Korbut’s U.S. tour was considered so significant that President Richard Nixon invited the Soviet women's gymnastics team to the White House. Unsurprisingly, his first interlocutor during the meeting was Korbut. The young gymnast in pigtails, with her charming smile, was the second Soviet woman to be received by a U.S. President—not as a wife of a Soviet leader, but as a celebrity in her own right. (The first had been the sniper Liudmila Pavlichenko, who had killed more than three hundred Axis soldiers during the Second World War and toured the United States in November 1942.) Korbut would go on to visit numerous countries throughout her career, including ones with virtually no gymnastics tradition, like Malaysia or pre-revolutionary Iran.

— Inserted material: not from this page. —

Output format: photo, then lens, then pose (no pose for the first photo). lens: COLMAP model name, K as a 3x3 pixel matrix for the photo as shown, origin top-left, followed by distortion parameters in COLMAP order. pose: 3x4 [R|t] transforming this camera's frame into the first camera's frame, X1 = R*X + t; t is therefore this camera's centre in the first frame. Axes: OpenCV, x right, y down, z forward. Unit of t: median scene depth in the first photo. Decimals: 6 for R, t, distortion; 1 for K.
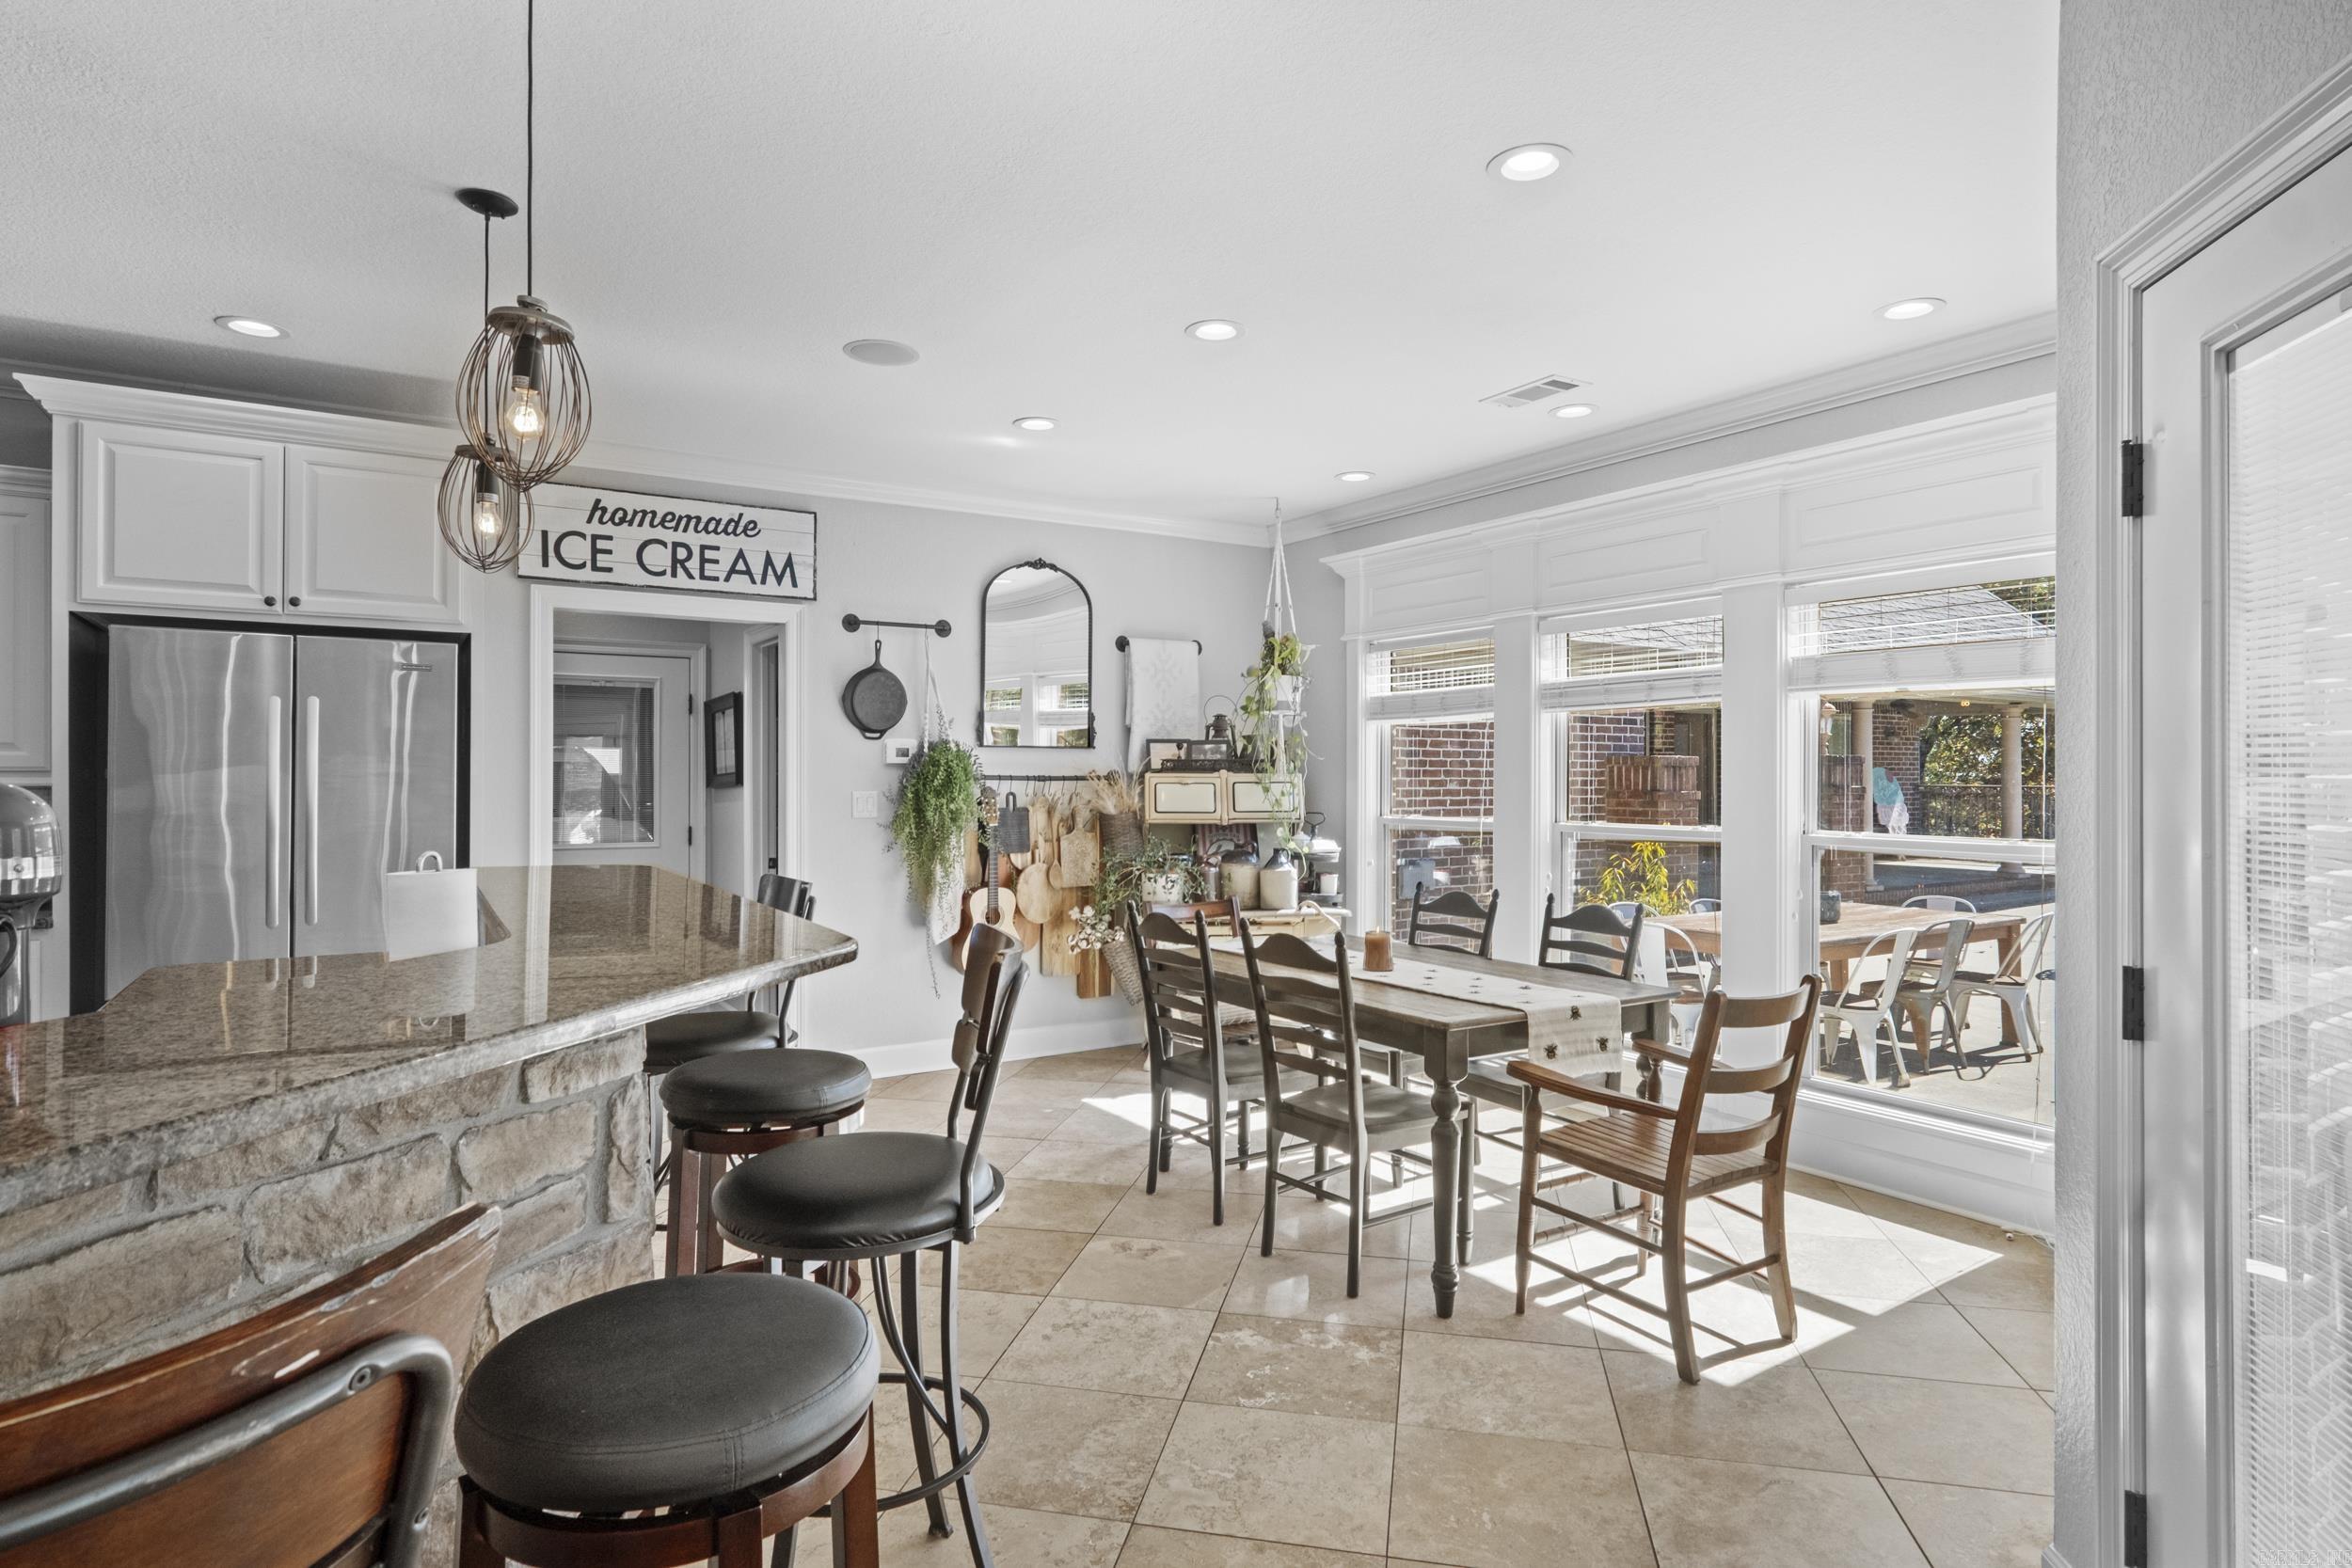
lens RADIAL K [[1255.9, 0, 1165.5], [0, 1255.9, 776.0], [0, 0, 1]] dist [-0.000900, 0.000073]
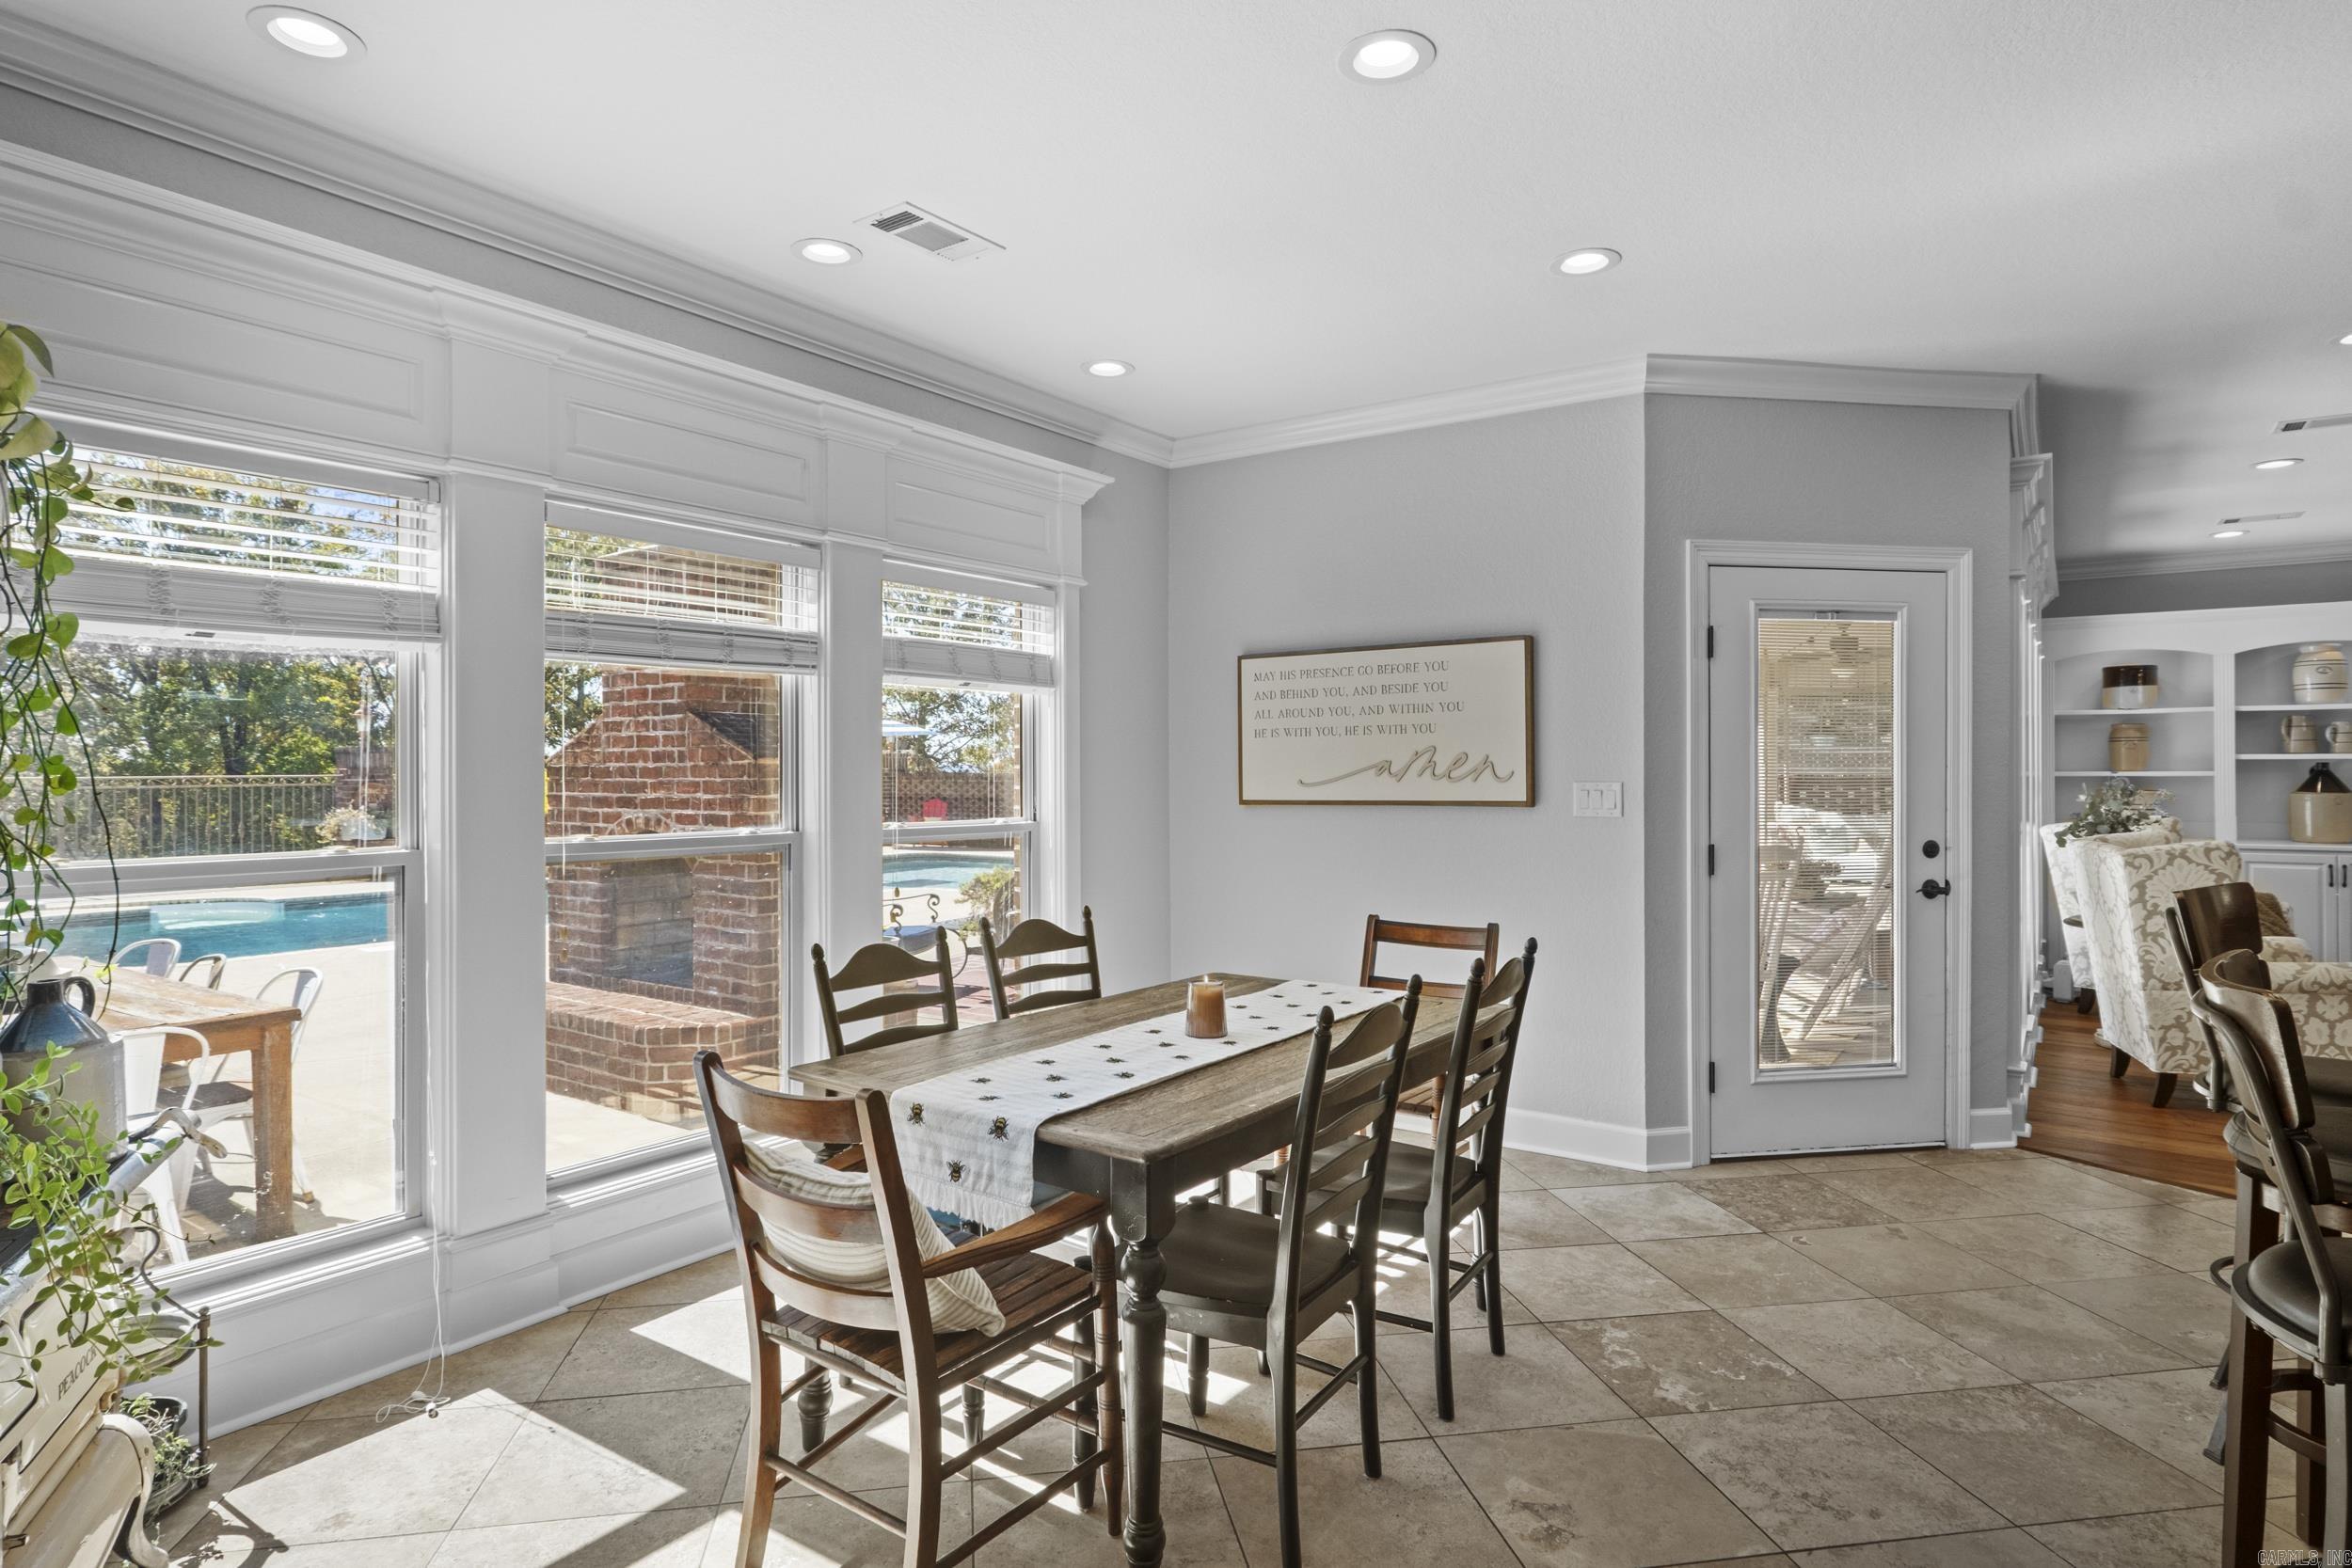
lens RADIAL K [[1255.9, 0, 1165.5], [0, 1255.9, 776.0], [0, 0, 1]] dist [-0.000900, 0.000073]
pose [[-0.368329, 0.001138, 0.929695, -0.603166], [0.002618, 0.999997, -0.000187, 0.011200], [-0.929692, 0.002365, -0.368331, 1.592760]]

In order to affirm Olga Korbut’s global celebrity, Soviet media eagerly informed their domestic readers and viewers about the gymnast’s popularity abroad. The 1977 Soviet book called Olga Korbut celebrated the gymnast’s career, quoting letters from Westerners who praised her charm and noted that Korbut defied Western conceptions of dour Soviet people. A letter writer introduced as “Mike Clinton from Iowa” wrote that, while watching coverage of Korbut’s visit to the White House, he was surprised to see “that you Russians also have a sense of humor.” “Dave from Texas” went even further, saying that “a lot of people on Earth—suffering from war and hatred—need your smile and charm right now."

Korbut’s image was so influential for American sports followers that, in 1994, long after she had retired, and in the wake of the Soviet Union’s collapse, Sports Illustrated included Korbut in its list of forty athletes who had altered sports over the course of the magazine’s forty years of existence. An article honoring Korbut declared that “this little Russian girl" put "a different, human face on her Communist country.”